Exercise materials:
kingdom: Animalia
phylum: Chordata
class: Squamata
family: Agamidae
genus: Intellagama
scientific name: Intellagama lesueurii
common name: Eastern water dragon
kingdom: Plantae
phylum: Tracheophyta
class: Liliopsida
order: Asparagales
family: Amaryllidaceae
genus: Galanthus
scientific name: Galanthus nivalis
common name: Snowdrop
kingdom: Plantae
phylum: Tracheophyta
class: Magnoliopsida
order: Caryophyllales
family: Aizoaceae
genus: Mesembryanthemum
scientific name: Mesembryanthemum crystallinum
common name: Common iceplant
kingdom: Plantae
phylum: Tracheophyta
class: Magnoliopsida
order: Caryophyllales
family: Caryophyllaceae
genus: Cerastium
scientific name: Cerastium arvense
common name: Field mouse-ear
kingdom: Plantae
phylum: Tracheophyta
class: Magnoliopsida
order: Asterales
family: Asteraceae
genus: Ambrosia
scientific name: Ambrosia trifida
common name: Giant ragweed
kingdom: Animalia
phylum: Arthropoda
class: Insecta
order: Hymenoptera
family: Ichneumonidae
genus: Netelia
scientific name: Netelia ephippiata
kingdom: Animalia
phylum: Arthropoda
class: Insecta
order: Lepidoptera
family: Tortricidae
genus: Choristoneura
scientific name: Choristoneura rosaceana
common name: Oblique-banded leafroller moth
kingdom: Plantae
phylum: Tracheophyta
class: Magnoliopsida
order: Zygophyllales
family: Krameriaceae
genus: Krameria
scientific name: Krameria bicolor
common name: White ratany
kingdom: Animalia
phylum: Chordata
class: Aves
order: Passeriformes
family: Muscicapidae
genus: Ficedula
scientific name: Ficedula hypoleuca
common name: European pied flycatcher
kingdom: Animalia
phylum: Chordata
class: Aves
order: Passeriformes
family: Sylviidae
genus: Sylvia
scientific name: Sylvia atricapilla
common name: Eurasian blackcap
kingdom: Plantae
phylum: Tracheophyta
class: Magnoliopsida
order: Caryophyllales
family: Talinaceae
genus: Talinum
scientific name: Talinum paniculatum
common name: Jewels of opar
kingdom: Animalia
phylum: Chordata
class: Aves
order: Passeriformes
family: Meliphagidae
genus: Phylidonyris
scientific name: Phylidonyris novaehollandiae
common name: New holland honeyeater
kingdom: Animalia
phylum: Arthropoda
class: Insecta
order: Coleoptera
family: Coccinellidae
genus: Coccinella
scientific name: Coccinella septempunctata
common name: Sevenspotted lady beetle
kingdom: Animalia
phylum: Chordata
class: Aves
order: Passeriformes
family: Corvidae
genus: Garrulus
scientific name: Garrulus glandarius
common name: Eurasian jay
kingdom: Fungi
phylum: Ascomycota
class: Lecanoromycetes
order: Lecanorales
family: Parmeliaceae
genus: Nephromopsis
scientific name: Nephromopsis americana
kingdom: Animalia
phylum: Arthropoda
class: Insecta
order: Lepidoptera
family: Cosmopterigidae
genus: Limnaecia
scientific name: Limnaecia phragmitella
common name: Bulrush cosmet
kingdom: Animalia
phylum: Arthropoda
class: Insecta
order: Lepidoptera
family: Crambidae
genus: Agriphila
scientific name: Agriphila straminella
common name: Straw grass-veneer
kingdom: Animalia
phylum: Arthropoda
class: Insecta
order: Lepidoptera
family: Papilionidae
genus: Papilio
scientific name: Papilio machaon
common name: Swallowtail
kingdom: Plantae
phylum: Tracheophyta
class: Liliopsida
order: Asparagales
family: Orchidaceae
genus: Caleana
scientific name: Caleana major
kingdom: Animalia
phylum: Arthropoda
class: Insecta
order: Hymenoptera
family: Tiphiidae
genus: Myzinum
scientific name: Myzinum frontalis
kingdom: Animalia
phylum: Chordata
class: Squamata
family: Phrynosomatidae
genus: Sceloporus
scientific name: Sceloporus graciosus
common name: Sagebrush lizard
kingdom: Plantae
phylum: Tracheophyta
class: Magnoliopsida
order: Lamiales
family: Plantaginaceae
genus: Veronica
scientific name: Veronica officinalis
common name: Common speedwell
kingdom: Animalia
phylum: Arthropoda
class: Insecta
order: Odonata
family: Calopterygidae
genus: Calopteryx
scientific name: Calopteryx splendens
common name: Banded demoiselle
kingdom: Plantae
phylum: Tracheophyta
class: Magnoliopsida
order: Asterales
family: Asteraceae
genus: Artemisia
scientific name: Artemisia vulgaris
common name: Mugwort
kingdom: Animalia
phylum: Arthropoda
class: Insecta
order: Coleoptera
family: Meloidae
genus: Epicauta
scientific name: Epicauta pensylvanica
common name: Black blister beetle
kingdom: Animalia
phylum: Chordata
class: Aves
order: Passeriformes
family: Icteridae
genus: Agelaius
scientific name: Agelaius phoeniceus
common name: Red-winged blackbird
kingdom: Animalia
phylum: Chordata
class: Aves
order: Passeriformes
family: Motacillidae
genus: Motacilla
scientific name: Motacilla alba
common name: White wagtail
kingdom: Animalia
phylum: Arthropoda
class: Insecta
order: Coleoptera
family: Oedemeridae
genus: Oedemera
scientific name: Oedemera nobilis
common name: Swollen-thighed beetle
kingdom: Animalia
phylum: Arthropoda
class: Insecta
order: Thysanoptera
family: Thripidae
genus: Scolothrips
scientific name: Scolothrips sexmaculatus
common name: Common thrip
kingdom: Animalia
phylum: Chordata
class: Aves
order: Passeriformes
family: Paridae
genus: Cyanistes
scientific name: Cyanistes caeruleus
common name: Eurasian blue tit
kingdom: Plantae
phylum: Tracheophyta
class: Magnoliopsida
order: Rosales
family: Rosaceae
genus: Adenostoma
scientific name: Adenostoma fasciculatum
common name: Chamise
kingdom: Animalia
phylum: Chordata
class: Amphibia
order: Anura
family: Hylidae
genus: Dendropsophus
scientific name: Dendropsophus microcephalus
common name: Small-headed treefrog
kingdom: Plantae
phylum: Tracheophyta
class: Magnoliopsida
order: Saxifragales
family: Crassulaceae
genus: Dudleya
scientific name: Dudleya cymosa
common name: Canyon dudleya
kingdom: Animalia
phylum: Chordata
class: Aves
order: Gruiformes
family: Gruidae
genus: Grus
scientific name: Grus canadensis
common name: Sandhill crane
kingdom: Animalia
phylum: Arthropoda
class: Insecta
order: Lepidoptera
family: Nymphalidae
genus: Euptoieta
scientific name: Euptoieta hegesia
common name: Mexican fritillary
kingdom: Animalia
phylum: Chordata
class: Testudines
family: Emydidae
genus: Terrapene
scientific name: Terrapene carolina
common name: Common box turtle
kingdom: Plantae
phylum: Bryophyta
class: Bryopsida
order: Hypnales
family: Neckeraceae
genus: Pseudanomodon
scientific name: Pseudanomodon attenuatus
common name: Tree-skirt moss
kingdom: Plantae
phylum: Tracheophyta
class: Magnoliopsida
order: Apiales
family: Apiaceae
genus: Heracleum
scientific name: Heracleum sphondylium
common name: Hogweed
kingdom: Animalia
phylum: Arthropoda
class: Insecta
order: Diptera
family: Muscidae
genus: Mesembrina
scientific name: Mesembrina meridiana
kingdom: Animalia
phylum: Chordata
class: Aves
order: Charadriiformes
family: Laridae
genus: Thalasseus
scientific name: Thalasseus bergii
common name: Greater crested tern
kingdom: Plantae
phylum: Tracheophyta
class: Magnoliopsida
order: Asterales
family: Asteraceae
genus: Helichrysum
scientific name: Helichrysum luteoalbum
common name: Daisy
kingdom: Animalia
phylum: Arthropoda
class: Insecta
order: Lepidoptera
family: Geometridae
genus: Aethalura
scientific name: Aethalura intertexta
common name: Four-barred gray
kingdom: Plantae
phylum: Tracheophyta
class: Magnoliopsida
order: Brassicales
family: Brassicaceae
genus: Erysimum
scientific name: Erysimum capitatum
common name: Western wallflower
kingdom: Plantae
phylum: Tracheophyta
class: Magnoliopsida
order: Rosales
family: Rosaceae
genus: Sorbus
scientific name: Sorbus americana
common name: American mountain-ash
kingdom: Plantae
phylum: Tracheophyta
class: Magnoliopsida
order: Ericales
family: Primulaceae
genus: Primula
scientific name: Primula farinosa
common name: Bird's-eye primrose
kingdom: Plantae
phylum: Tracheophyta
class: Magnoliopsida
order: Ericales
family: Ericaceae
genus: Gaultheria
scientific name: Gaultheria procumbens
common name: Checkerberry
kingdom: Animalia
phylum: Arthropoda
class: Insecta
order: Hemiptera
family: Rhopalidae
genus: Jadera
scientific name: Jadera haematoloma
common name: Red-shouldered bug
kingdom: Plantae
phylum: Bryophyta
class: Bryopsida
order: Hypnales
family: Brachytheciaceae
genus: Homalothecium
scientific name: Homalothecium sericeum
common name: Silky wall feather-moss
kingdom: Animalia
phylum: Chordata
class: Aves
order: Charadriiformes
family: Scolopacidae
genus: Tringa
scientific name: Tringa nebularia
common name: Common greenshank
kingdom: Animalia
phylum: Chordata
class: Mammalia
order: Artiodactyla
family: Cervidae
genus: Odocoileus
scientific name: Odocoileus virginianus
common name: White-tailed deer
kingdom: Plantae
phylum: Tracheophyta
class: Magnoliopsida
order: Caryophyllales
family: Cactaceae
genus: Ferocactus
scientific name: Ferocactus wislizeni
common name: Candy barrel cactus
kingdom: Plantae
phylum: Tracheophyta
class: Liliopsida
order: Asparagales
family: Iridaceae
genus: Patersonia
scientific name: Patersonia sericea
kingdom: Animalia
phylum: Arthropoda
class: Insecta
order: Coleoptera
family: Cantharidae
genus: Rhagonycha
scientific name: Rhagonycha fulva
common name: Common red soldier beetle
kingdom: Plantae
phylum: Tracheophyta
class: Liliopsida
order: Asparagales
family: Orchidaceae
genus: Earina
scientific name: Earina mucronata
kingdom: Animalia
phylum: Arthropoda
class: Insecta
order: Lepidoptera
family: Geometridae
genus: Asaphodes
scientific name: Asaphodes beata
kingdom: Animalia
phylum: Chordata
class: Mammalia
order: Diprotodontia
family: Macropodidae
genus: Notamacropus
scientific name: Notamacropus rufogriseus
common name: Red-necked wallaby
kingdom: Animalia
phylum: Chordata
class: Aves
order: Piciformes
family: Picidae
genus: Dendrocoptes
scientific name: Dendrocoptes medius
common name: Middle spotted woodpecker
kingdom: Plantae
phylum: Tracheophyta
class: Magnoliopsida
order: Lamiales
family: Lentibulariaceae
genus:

Objective: Rewrite the lines starting at the line that contains "common name: European pied flycatcher" and ending at the line that contains "family: Papilionidae", replacing "phylum" with "division" and leaving everything else unchanged.

Completed exercise:
common name: European pied flycatcher
kingdom: Animalia
division: Chordata
class: Aves
order: Passeriformes
family: Sylviidae
genus: Sylvia
scientific name: Sylvia atricapilla
common name: Eurasian blackcap
kingdom: Plantae
division: Tracheophyta
class: Magnoliopsida
order: Caryophyllales
family: Talinaceae
genus: Talinum
scientific name: Talinum paniculatum
common name: Jewels of opar
kingdom: Animalia
division: Chordata
class: Aves
order: Passeriformes
family: Meliphagidae
genus: Phylidonyris
scientific name: Phylidonyris novaehollandiae
common name: New holland honeyeater
kingdom: Animalia
division: Arthropoda
class: Insecta
order: Coleoptera
family: Coccinellidae
genus: Coccinella
scientific name: Coccinella septempunctata
common name: Sevenspotted lady beetle
kingdom: Animalia
division: Chordata
class: Aves
order: Passeriformes
family: Corvidae
genus: Garrulus
scientific name: Garrulus glandarius
common name: Eurasian jay
kingdom: Fungi
division: Ascomycota
class: Lecanoromycetes
order: Lecanorales
family: Parmeliaceae
genus: Nephromopsis
scientific name: Nephromopsis americana
kingdom: Animalia
division: Arthropoda
class: Insecta
order: Lepidoptera
family: Cosmopterigidae
genus: Limnaecia
scientific name: Limnaecia phragmitella
common name: Bulrush cosmet
kingdom: Animalia
division: Arthropoda
class: Insecta
order: Lepidoptera
family: Crambidae
genus: Agriphila
scientific name: Agriphila straminella
common name: Straw grass-veneer
kingdom: Animalia
division: Arthropoda
class: Insecta
order: Lepidoptera
family: Papilionidae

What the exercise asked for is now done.